Content starts

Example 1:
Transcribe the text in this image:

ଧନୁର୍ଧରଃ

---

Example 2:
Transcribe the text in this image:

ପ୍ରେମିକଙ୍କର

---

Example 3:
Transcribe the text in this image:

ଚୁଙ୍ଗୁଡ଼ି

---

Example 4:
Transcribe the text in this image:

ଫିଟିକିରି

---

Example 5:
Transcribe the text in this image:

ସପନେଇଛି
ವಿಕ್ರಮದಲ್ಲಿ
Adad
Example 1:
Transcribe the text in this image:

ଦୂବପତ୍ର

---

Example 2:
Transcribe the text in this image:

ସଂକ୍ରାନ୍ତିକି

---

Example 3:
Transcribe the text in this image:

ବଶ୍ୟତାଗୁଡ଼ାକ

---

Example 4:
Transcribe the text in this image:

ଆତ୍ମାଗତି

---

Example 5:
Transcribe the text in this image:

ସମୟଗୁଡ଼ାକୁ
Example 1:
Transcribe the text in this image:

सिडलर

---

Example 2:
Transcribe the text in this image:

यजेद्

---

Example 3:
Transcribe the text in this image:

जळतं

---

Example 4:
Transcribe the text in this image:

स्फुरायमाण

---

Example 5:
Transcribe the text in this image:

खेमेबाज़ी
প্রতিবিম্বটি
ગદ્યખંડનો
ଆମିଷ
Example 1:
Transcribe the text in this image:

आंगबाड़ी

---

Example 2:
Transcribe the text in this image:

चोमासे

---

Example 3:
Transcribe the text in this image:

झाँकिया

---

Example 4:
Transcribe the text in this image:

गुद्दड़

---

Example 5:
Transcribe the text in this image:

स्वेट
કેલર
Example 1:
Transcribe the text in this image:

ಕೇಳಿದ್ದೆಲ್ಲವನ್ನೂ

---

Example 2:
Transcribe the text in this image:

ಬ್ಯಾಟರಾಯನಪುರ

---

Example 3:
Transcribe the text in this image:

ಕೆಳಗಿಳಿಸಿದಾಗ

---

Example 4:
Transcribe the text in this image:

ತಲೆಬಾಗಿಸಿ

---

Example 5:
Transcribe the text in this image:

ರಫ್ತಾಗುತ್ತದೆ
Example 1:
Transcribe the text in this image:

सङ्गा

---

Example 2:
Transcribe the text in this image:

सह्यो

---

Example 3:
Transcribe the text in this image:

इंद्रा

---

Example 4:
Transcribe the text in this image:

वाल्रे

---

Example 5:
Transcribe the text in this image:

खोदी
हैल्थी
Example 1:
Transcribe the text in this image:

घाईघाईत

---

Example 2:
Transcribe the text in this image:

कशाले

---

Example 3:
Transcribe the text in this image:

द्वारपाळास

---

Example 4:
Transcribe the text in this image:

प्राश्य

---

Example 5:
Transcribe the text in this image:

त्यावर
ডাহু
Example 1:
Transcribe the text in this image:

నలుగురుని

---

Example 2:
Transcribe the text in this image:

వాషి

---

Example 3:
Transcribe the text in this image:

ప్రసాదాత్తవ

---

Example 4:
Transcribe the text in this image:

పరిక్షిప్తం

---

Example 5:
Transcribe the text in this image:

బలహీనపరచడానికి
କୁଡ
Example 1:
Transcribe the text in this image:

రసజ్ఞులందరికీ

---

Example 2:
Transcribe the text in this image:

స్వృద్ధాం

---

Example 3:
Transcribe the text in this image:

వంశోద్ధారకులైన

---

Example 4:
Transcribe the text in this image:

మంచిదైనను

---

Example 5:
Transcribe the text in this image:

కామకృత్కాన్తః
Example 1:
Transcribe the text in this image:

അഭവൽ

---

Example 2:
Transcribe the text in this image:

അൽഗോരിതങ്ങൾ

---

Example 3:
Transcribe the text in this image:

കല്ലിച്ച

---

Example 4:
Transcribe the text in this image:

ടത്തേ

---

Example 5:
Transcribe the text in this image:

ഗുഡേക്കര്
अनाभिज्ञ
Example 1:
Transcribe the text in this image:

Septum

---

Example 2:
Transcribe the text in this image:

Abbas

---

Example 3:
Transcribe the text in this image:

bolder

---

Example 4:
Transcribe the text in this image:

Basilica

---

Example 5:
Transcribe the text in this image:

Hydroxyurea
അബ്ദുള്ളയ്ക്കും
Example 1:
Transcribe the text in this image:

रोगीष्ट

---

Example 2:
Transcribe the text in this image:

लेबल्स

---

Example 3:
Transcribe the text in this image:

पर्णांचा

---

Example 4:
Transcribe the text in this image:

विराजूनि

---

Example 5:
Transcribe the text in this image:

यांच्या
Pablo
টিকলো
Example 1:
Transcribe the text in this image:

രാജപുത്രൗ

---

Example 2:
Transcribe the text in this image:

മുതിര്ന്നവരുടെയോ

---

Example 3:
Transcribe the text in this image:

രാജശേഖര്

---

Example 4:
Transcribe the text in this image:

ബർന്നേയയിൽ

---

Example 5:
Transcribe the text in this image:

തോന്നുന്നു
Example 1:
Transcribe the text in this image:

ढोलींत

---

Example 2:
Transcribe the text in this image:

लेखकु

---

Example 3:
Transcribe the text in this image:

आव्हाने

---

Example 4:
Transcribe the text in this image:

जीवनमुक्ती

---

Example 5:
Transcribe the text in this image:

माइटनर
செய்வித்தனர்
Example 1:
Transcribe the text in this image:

Content ends

*WHAT IS REQUIRED*
Reproduce the listing exactly, leaving nothing out.

*WRITTEN REPLY*
Example 1:
Transcribe the text in this image:

ଧନୁର୍ଧରଃ

---

Example 2:
Transcribe the text in this image:

ପ୍ରେମିକଙ୍କର

---

Example 3:
Transcribe the text in this image:

ଚୁଙ୍ଗୁଡ଼ି

---

Example 4:
Transcribe the text in this image:

ଫିଟିକିରି

---

Example 5:
Transcribe the text in this image:

ସପନେଇଛି
ವಿಕ್ರಮದಲ್ಲಿ
Adad
Example 1:
Transcribe the text in this image:

ଦୂବପତ୍ର

---

Example 2:
Transcribe the text in this image:

ସଂକ୍ରାନ୍ତିକି

---

Example 3:
Transcribe the text in this image:

ବଶ୍ୟତାଗୁଡ଼ାକ

---

Example 4:
Transcribe the text in this image:

ଆତ୍ମାଗତି

---

Example 5:
Transcribe the text in this image:

ସମୟଗୁଡ଼ାକୁ
Example 1:
Transcribe the text in this image:

सिडलर

---

Example 2:
Transcribe the text in this image:

यजेद्

---

Example 3:
Transcribe the text in this image:

जळतं

---

Example 4:
Transcribe the text in this image:

स्फुरायमाण

---

Example 5:
Transcribe the text in this image:

खेमेबाज़ी
প্রতিবিম্বটি
ગદ્યખંડનો
ଆମିଷ
Example 1:
Transcribe the text in this image:

आंगबाड़ी

---

Example 2:
Transcribe the text in this image:

चोमासे

---

Example 3:
Transcribe the text in this image:

झाँकिया

---

Example 4:
Transcribe the text in this image:

गुद्दड़

---

Example 5:
Transcribe the text in this image:

स्वेट
કેલર
Example 1:
Transcribe the text in this image:

ಕೇಳಿದ್ದೆಲ್ಲವನ್ನೂ

---

Example 2:
Transcribe the text in this image:

ಬ್ಯಾಟರಾಯನಪುರ

---

Example 3:
Transcribe the text in this image:

ಕೆಳಗಿಳಿಸಿದಾಗ

---

Example 4:
Transcribe the text in this image:

ತಲೆಬಾಗಿಸಿ

---

Example 5:
Transcribe the text in this image:

ರಫ್ತಾಗುತ್ತದೆ
Example 1:
Transcribe the text in this image:

सङ्गा

---

Example 2:
Transcribe the text in this image:

सह्यो

---

Example 3:
Transcribe the text in this image:

इंद्रा

---

Example 4:
Transcribe the text in this image:

वाल्रे

---

Example 5:
Transcribe the text in this image:

खोदी
हैल्थी
Example 1:
Transcribe the text in this image:

घाईघाईत

---

Example 2:
Transcribe the text in this image:

कशाले

---

Example 3:
Transcribe the text in this image:

द्वारपाळास

---

Example 4:
Transcribe the text in this image:

प्राश्य

---

Example 5:
Transcribe the text in this image:

त्यावर
ডাহু
Example 1:
Transcribe the text in this image:

నలుగురుని

---

Example 2:
Transcribe the text in this image:

వాషి

---

Example 3:
Transcribe the text in this image:

ప్రసాదాత్తవ

---

Example 4:
Transcribe the text in this image:

పరిక్షిప్తం

---

Example 5:
Transcribe the text in this image:

బలహీనపరచడానికి
କୁଡ
Example 1:
Transcribe the text in this image:

రసజ్ఞులందరికీ

---

Example 2:
Transcribe the text in this image:

స్వృద్ధాం

---

Example 3:
Transcribe the text in this image:

వంశోద్ధారకులైన

---

Example 4:
Transcribe the text in this image:

మంచిదైనను

---

Example 5:
Transcribe the text in this image:

కామకృత్కాన్తః
Example 1:
Transcribe the text in this image:

അഭവൽ

---

Example 2:
Transcribe the text in this image:

അൽഗോരിതങ്ങൾ

---

Example 3:
Transcribe the text in this image:

കല്ലിച്ച

---

Example 4:
Transcribe the text in this image:

ടത്തേ

---

Example 5:
Transcribe the text in this image:

ഗുഡേക്കര്
अनाभिज्ञ
Example 1:
Transcribe the text in this image:

Septum

---

Example 2:
Transcribe the text in this image:

Abbas

---

Example 3:
Transcribe the text in this image:

bolder

---

Example 4:
Transcribe the text in this image:

Basilica

---

Example 5:
Transcribe the text in this image:

Hydroxyurea
അബ്ദുള്ളയ്ക്കും
Example 1:
Transcribe the text in this image:

रोगीष्ट

---

Example 2:
Transcribe the text in this image:

लेबल्स

---

Example 3:
Transcribe the text in this image:

पर्णांचा

---

Example 4:
Transcribe the text in this image:

विराजूनि

---

Example 5:
Transcribe the text in this image:

यांच्या
Pablo
টিকলো
Example 1:
Transcribe the text in this image:

രാജപുത്രൗ

---

Example 2:
Transcribe the text in this image:

മുതിര്ന്നവരുടെയോ

---

Example 3:
Transcribe the text in this image:

രാജശേഖര്

---

Example 4:
Transcribe the text in this image:

ബർന്നേയയിൽ

---

Example 5:
Transcribe the text in this image:

തോന്നുന്നു
Example 1:
Transcribe the text in this image:

ढोलींत

---

Example 2:
Transcribe the text in this image:

लेखकु

---

Example 3:
Transcribe the text in this image:

आव्हाने

---

Example 4:
Transcribe the text in this image:

जीवनमुक्ती

---

Example 5:
Transcribe the text in this image:

माइटनर
செய்வித்தனர்
Example 1:
Transcribe the text in this image:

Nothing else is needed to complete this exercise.